How to use the command 'tesseract' (with examples)
Tesseract is a powerful and versatile open-source Optical Character Recognition (OCR) engine. It’s designed to recognize and convert different input images into machine-readable text. This command-line tool is particularly useful for tasks that involve digitizing printed or handwritten text so it can be edited or searched. Tesseract supports various languages, allows customization of page segmentation modes, and offers numerous functionalities, making it a preferred choice for OCR needs.
Use case 1: Recognize text in an image and save it to output.txt
Code:
tesseract image.png output
Motivation:
This use case is perfect for quickly extracting text from an image when you need it in a digital format. Imagine you have a scanned document or a photograph of a printed text that you want to edit or incorporate into a Word document or a spreadsheet. Using this command, you can easily extract the text without manually typing it out. This significantly saves time and reduces the possibility of human errors during transcription.
Explanation:
tesseract
: The command invokes the Tesseract OCR engine.image.png
: This is the input file name. You specify the path to the image from which you want to extract text.output
: This is the base name for the output text file. Tesseract will automatically add a.txt
extension, producing anoutput.txt
file containing the recognized text.
Example output:
After running the command, Tesseract will analyze ‘image.png’ and create ‘output.txt’, containing the text extracted from the image. If your image was a clear photograph of a printed page, the text in ‘output.txt’ should closely match the text in the image.
Use case 2: Specify a custom language (default is English)
Code:
tesseract -l deu image.png output
Motivation:
Suppose you have a document written in a language other than English, such as German, and you want to perform OCR on it. By specifying the language, you inform Tesseract to use the proper language data files for accurate text recognition. This is particularly useful for multilingual projects or researchers dealing with international texts.
Explanation:
-l deu
: This option sets the language for OCR. ‘deu’ is the ISO 639-2 code for German, telling Tesseract to use German language data.image.png
: The input image file.output
: The base name for the text file output.
Example output:
The command generates ‘output.txt’ with the German text extracted from ‘image.png’, using German-specific language data for improved accuracy.
Use case 3: List the ISO 639-2 codes of available languages
Code:
tesseract --list-langs
Motivation:
You may need to know which languages are supported by your Tesseract installation, especially if working on a project involving multiple languages. This command provides a convenient way to check that the language you need is available, ensuring that your OCR tasks proceed without unnecessary interruptions or errors.
Explanation:
--list-langs
: This option instructs Tesseract to display a list of available language codes, representing different languages for OCR.
Example output:
Running this command will produce a list similar to:
eng
deu
fra
spa
...
Each code corresponds to a specific language, helping you choose the correct one for your OCR tasks.
Use case 4: Specify a custom page segmentation mode
Code:
tesseract --psm 6 image.png output
Motivation:
Different types of documents and images require different approaches for text segmentation. For example, a single column handwritten text may benefit from a different page segmentation mode than a newspaper with multiple columns. Customizing the page segmentation mode can optimize text extraction, making it more accurate and reliable for various types of texts and document layouts.
Explanation:
--psm 6
: ‘PSM’ stands for Page Segmentation Mode. Mode ‘6’ tells Tesseract to assume a single uniform block of text. There are 14 modes, addressing different layout assumptions.image.png
: The input image file.output
: The base name for the text file output.
Example output:
The output ‘output.txt’ is generated with Tesseract applying mode ‘6’, optimizing for images containing a single block of text.
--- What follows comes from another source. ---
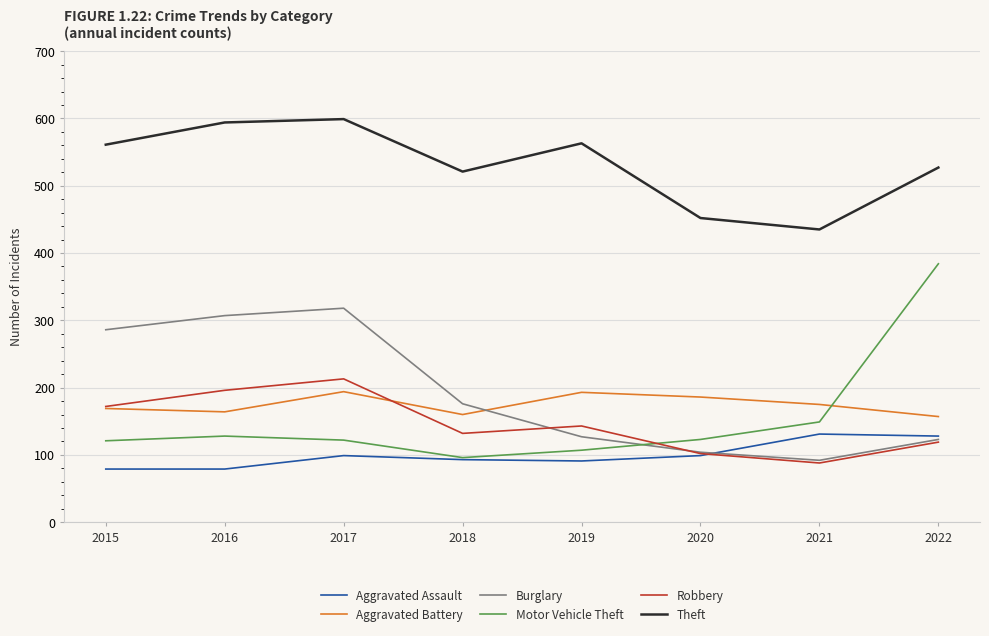

What is the maximum value shown in the chart?

599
Use case 5: List page segmentation modes and their descriptions
Code:
tesseract --help-psm
Motivation:
Understanding which page segmentation mode to use can be challenging without knowledge of what each mode does. This command provides detailed descriptions of each mode, empowering you to select the most appropriate one for the specific structure and complexity of your documents.
Explanation:
--help-psm
: This command lists all available page segmentation modes along with brief descriptions of their functions.
Example output:
Running the command will yield a brief explanation of each mode, such as:
0 Orientation and script detection (OSD) only.
1 Automatic page segmentation with OSD.
...
10 Treat the image as a single text line.
Conclusion:
Tesseract stands out as a robust tool in the realm of OCR, offering diverse functionalities tailored for text extraction needs. By leveraging its capabilities, such as language selection and page segmentation modes, users can significantly streamline their text digitization processes. This article provides just a few examples of Tesseract’s capabilities, but its potential applications extend far into many fields, making it an invaluable tool for anyone needing reliable OCR solutions.